Getty Images Inc. (NYSE:GYI), the $2 billion image syndication machine has opened it’s wallet to buy-out Jupiterimages, one of their biggest competitors. Jupitermedia Corporation (NASDAQ:JUPM) is the parent company of Jupiterimages.
Getty Images has made a definitive agreement to buy-out Jupiterimages from Jupitermedia for $96 million in cash. The Jupiterimages brand and website will be integrated into Getty Images.
“The digital content market is expanding, and the customers of both Getty Images and Jupiterimages will benefit from the combination of these businesses,” stated Jonathan Klein, co-founder/CEO of Getty Images in a press release. “Jupiterimages’ customers already appreciate its value-based offerings, and through this acquisition we will be able to offer more content, better technology, more customer service and additional local content. Combining Jupiterimages’ product with Getty Images’ extensive media assets and global distribution will further enhance Getty Images’ offerings and provide more relevant content to both companies’ customers while extending the presence of the Jupiterimages brand to customers around the world.”

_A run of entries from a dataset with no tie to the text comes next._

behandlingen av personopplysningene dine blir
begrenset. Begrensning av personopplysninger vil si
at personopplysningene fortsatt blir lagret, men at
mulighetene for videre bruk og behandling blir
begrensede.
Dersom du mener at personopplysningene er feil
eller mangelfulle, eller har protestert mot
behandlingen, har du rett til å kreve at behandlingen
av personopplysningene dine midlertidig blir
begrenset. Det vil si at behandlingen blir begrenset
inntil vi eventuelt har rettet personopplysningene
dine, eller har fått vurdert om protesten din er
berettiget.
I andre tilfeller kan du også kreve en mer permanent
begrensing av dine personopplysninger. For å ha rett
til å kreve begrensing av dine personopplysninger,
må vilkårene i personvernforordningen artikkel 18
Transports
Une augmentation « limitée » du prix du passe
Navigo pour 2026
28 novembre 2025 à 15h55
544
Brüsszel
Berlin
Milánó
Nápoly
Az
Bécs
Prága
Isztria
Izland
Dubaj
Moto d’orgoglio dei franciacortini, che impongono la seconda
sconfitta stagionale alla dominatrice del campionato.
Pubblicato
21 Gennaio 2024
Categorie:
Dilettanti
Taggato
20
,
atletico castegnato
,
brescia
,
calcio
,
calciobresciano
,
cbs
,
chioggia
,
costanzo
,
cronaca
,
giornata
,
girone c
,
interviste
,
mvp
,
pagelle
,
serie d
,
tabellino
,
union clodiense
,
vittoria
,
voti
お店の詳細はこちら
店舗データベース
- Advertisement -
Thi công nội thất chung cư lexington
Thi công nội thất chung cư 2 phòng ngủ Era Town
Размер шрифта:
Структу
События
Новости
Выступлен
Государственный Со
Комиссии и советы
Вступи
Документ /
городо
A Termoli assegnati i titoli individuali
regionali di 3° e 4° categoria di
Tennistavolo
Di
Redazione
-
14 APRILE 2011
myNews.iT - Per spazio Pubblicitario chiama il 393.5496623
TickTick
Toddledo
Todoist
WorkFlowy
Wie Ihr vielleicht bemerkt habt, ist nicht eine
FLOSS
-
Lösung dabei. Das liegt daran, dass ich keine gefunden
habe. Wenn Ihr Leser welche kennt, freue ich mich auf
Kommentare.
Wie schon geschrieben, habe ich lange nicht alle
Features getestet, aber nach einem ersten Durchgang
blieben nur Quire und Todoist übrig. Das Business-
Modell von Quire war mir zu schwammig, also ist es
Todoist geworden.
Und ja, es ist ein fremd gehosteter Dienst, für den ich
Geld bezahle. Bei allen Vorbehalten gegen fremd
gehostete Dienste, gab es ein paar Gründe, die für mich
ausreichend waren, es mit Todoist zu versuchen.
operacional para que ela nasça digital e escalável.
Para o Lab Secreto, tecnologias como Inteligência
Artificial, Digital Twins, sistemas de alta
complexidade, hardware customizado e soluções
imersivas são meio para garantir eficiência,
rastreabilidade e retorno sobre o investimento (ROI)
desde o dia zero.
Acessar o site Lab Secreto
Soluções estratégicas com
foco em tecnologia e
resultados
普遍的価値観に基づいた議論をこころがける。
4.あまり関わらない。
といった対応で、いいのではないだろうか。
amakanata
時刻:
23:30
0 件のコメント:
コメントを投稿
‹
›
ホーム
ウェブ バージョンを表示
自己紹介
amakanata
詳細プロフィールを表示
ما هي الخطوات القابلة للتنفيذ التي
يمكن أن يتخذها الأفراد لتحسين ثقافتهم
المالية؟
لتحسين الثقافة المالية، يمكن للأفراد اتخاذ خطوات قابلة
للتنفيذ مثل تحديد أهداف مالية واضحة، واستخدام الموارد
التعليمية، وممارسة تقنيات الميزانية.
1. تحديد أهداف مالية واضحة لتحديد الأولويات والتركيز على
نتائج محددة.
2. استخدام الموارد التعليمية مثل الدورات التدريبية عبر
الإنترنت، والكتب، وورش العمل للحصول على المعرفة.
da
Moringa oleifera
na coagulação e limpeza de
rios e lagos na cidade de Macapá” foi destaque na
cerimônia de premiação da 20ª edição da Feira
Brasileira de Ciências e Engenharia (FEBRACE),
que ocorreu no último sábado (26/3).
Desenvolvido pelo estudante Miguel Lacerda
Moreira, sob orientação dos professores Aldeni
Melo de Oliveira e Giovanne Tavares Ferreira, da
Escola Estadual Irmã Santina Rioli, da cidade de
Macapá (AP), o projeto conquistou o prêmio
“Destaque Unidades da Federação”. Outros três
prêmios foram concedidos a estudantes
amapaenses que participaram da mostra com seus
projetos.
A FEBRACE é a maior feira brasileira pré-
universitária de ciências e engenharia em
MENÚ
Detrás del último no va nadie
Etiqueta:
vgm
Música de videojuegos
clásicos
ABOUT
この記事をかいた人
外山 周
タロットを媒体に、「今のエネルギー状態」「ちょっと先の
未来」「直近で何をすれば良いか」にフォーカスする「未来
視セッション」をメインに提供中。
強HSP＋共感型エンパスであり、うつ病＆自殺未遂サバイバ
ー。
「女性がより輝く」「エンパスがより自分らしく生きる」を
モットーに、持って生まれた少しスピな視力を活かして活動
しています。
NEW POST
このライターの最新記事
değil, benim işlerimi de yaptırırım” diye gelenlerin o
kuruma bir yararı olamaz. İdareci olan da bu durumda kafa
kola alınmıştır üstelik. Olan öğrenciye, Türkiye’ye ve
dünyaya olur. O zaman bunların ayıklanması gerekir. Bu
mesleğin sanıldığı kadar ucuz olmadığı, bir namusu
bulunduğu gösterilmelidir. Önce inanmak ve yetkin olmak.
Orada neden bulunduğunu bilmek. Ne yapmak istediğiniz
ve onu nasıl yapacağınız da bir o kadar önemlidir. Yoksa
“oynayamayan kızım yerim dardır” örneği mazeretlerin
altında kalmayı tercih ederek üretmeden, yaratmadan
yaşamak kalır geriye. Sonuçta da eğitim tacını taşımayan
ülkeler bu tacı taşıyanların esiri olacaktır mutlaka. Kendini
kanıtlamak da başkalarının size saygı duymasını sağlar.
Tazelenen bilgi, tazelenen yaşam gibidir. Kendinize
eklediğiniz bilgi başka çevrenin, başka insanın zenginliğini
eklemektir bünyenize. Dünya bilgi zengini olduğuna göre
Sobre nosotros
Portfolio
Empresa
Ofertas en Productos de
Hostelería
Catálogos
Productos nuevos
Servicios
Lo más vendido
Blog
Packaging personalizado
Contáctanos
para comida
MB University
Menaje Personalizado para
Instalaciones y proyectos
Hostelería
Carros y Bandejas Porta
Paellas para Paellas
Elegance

This acquisition will give Jupitermedia a lot of cash to play around with as their stock price has been declining for the past year. Back in March 2000, Jupitermedia stock was trading at $56.00 per share. Now their stock is trading at between $0.70-$1.40 per share. This gives them a market cap of about $25 million. What will Jupitermedia do with this sudden infusion of cash? Pulse 2.0 will report it down the line.